Conflit entre Israël et l'Iran
Posée le 19/06/2025 • Ministère interrogé : Europe et affaires étrangères
Pascal Allizard Les Républicains
Sénateur — Calvados
La question
✓ Réponse du gouvernement
Publiée le 19/06/2025
M. Jean-Noël Barrot, ministre de l'Europe et des affaires étrangères. Monsieur le sénateur Allizard, au contraire, je crois que la position de la France est très claire.
Concernant en premier lieu le régime iranien, nous avons évoqué le programme nucléaire et balistique, qui fait peser un risque existentiel sur Israël, sur la région, mais aussi sur nos propres intérêts européens et nationaux.
Vous avez parlé des actions de déstabilisation régionale de l'Iran, qui a soutenu des groupes terroristes et qui s'est félicité du massacre antisémite du 7 octobre 2023, à la suite duquel cinquante de nos compatriotes ont perdu la vie.
Je voudrais citer également le soutien désinhibé de l'Iran à la Russie dans sa guerre d'agression contre l'Ukraine, par la fourniture de plusieurs centaines de missiles et de milliers de drones.

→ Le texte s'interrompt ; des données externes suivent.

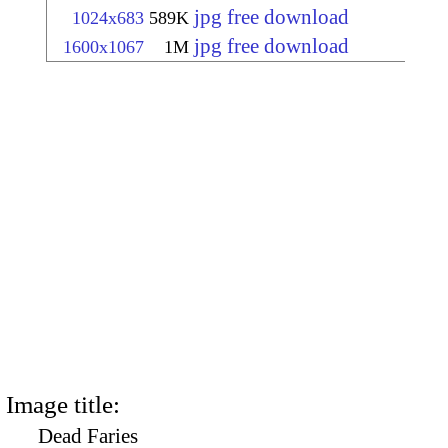
jpg free download
1024x683
589K
jpg free download
1600x1067
1M
Image title:
Dead Faries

Il y a enfin la détention arbitraire de nos deux compatriotes, Jacques Paris et Cécile Kohler, otages depuis trois ans et détenus dans des conditions indignes, assimilables en droit international à de la torture.
La voix de la France exprime la volonté d'atteindre la paix et la sécurité pour tous dans cette région, dont une part de notre avenir dépend. Le moyen d'y parvenir, c'est un double refus : le refus, d'une part, de l'Iran nucléaire, pour les raisons que vous avez très bien explicitées ; le refus, d'autre part, de voir Gaza occupée, la Cisjordanie colonisée, et un groupe terroriste, le Hamas, continuer à retenir dans ses tunnels des innocents comme otages. Tout cela passe par une solution reposant sur deux États vivant côte à côte, en paix et en sécurité.
En résumé, pour tenter de résoudre la crise actuelle, nous misons sur la retenue, la désescalade et la réouverture des négociations, seules susceptibles de permettre l'élimination du programme nucléaire iranien. En ce qui concerne la crise, que nous n'oublions pas, et qui se déroule à Gaza, où cinquante et un Palestiniens affamés sont morts hier encore en allant chercher des vivres à une distribution alimentaire, la conférence que nous avons préparée activement a enclenché une dynamique qui est désormais inarrêtable, parce que c'est la seule solution alternative à l'état de guerre permanent.
M. le président. La parole est à M. Pascal Allizard, pour la réplique.
M. Pascal Allizard. Monsieur le ministre, je vous remercie, mais vous n'avez pas du tout répondu à ma question : je vous ai demandé quels étaient les soutiens de la France, et non pas ceux de l'Iran, et c'est pourtant sur ce dernier point qu'a porté votre réponse.
Je note que, dans cette région du monde, que nous connaissons bien, les positions du Président de la République ont tout de même très souvent varié. Le poids et l'influence de la France ont considérablement fléchi. Je suis désolé, mais c'est une réalité factuelle et je me dois de dire que notre ligne du « pour autant » est de moins en moins lisible et comprise. Notre capacité à peser sur le cours des événements est faible.
Alors oui, pour éviter l'embrasement, une cessation des hostilités est évidemment souhaitable. Elle devra néanmoins éviter les erreurs du passé en ne laissant subsister aucune - et je dis bien aucune - perspective d'un Iran nucléaire. Gardons à l'esprit que l'Iran, ou plutôt son régime, poursuit toujours son programme nucléaire, malgré les négociations, met au pas sa population et détient toujours de manière arbitraire deux Français dans des conditions inacceptables. (Applaudissements sur les travées du groupe Les Républicains et sur des travées du groupe UC.)